Set of tasks:
A: Copy the article about Lata Mangeshkar and Rihanna starting with "By pitching Lata" and going on through "the musician asked.", substituting "cultivators" for "farmers".
B: In the article about Lata Mangeshkar and Rihanna, which body issued a statement by mid-morning on Wednesday?
C: Carry on the article about Lata Mangeshkar and Rihanna from its last sentence.

Source passage:
By pitching Lata vs Rihanna, Narendra Modi is playing the wrong score
As anyone who has sung in a choir well knows, a key factor enhancing the power of massed voices is the dynamics: a good conductor knows when to keep the singers soft and when exactly to raise them up fortississimo to a stirring crescendo.
By ranging playback singer Lata Mangeshkar against the global pop star Rihanna in its propaganda battle against India’s protesting farmers, the Modi government has hit a painfully dischordant note.
It all began on Tuesday night, with the Barbados-born Rihanna tweeting out a CNN article about the internet cuts effected in several parts of Haryana in an attempt to disrupt the swelling protests by farmers against three new agriculture laws that they believe will undermine their livelihood.
“Why aren’t we talking about this?!” the musician asked.
She was immediately greeted by a wall of misogynistic, racist responses on Twitter. Some spoke approvingly of the battering her former boyfriend Chris Brown had inflicted on her in 2009 and rued the fact that he wasn’t around to “keep her in line” now.
Before long, other Western celebrities tweeted about the farmers’ protests, notably the teenage climate change campaigner Greta Thunberg and porn performer Mia Khalifa.
Astonishingly, by mid-morning on Wednesday, India’s Ministry of External Affairs issued a statement warning against the “temptation of sensationalist social media hashtags and comments” about the government’s new agricultural laws.
People familiar with the world of diplomacy were taken aback at the government’s decision to react to an innocuous statement by a showbiz personality.

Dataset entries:
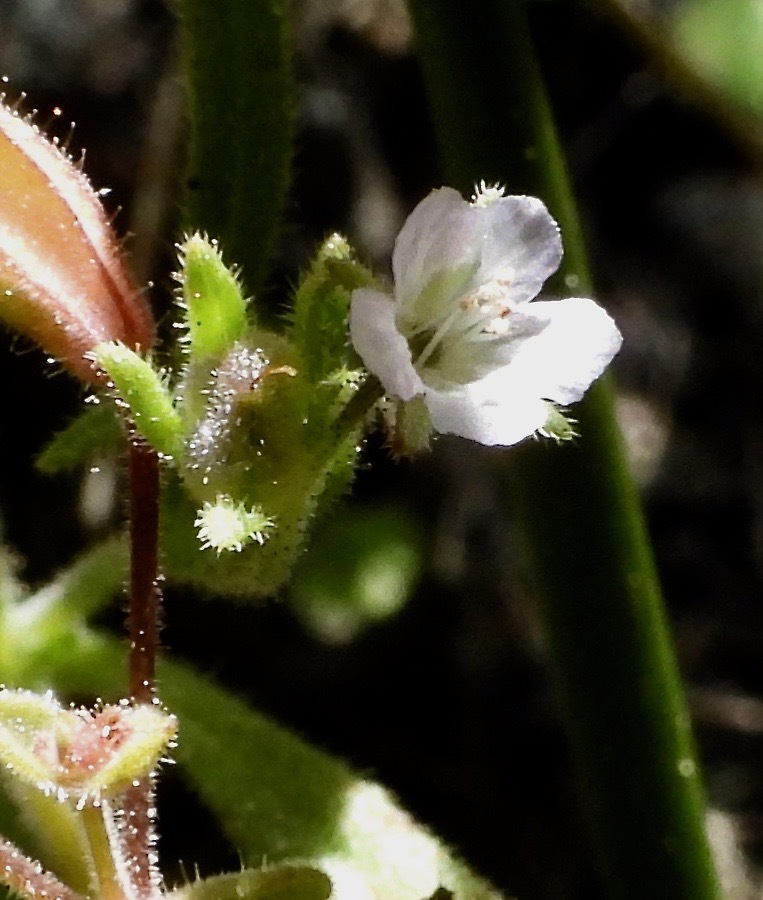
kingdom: Plantae
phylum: Tracheophyta
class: Magnoliopsida
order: Boraginales
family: Hydrophyllaceae
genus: Phacelia
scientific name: Phacelia leonis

Answers for this exercise:
A:
By pitching Lata vs Rihanna, Narendra Modi is playing the wrong score
As anyone who has sung in a choir well knows, a key factor enhancing the power of massed voices is the dynamics: a good conductor knows when to keep the singers soft and when exactly to raise them up fortississimo to a stirring crescendo.
By ranging playback singer Lata Mangeshkar against the global pop star Rihanna in its propaganda battle against India’s protesting cultivators, the Modi government has hit a painfully dischordant note.
It all began on Tuesday night, with the Barbados-born Rihanna tweeting out a CNN article about the internet cuts effected in several parts of Haryana in an attempt to disrupt the swelling protests by cultivators against three new agriculture laws that they believe will undermine their livelihood.
“Why aren’t we talking about this?!” the musician asked.

B: India's Ministry of External Affairs.

C:
As if that wasn’t enough, the government proceeded to orchestrate a Twitter storm by Indian celebrities from the world of film and sports, who filled cyberspace with cut-and-paste messages using hashtags coined by the external affairs ministry: #IndiaAgainstPropaganda and #IndiaTogether.
Among them was Bollywood actor Akshay Kumar, who is a Canadian citizen.
Badminton player Saina Nehwal had an identical tweet.
When former cricketer Sachin Tendulkar joined in, Twitter users were quick to point to his poor record on attending to civic duties. After he was nominated to the Rajya Sabha in 2012, he attended just 29 of nearly 400 parliament sessions. He had earned a salary of Rs86.23 lakh during his six-year term.
Late on Wednesday night, even 91-year-old singer Lata Mangeshkar joined the chorus.
By throwing so much energy into assembling this incongruous range of performers, the Narendra Modi government has demonstrated that it is playing the wrong score. Mangeshkar, Tendulkar and Akshay Kumar have little influence with the global audiences that Rihanna and Thunberg reach. The domestic constituency who will be impressed by these Indian personalities don’t need to be convinced about the government’s intentions: they already support Modi full-throatedly.
In effect, the government’s propagandists are only preaching to the choir.
Ironically, with its tin-eared response, the government only amplified news about the farmers’ protests. Over the past 24 hours, the government’s repressive measures against the farmers have made headlines around the world. finding mention in the New York Times, the BBC and the Germany’s Deutshe Welle, among other publications.
The new focus on the protests has evoked reactions in unlikely quarters, such as from JuJu Smith-Schuster, who plays for the Pittsburgh Stellers American football team. He announced that he had donated $10,000 to provide medical assistance to the protesting farmers.
Rihanna’s brief tweet has set off a joyous cacophony that the Indian government is now struggling to contain. Perhaps it should have remembered that at key moments, silence is golden.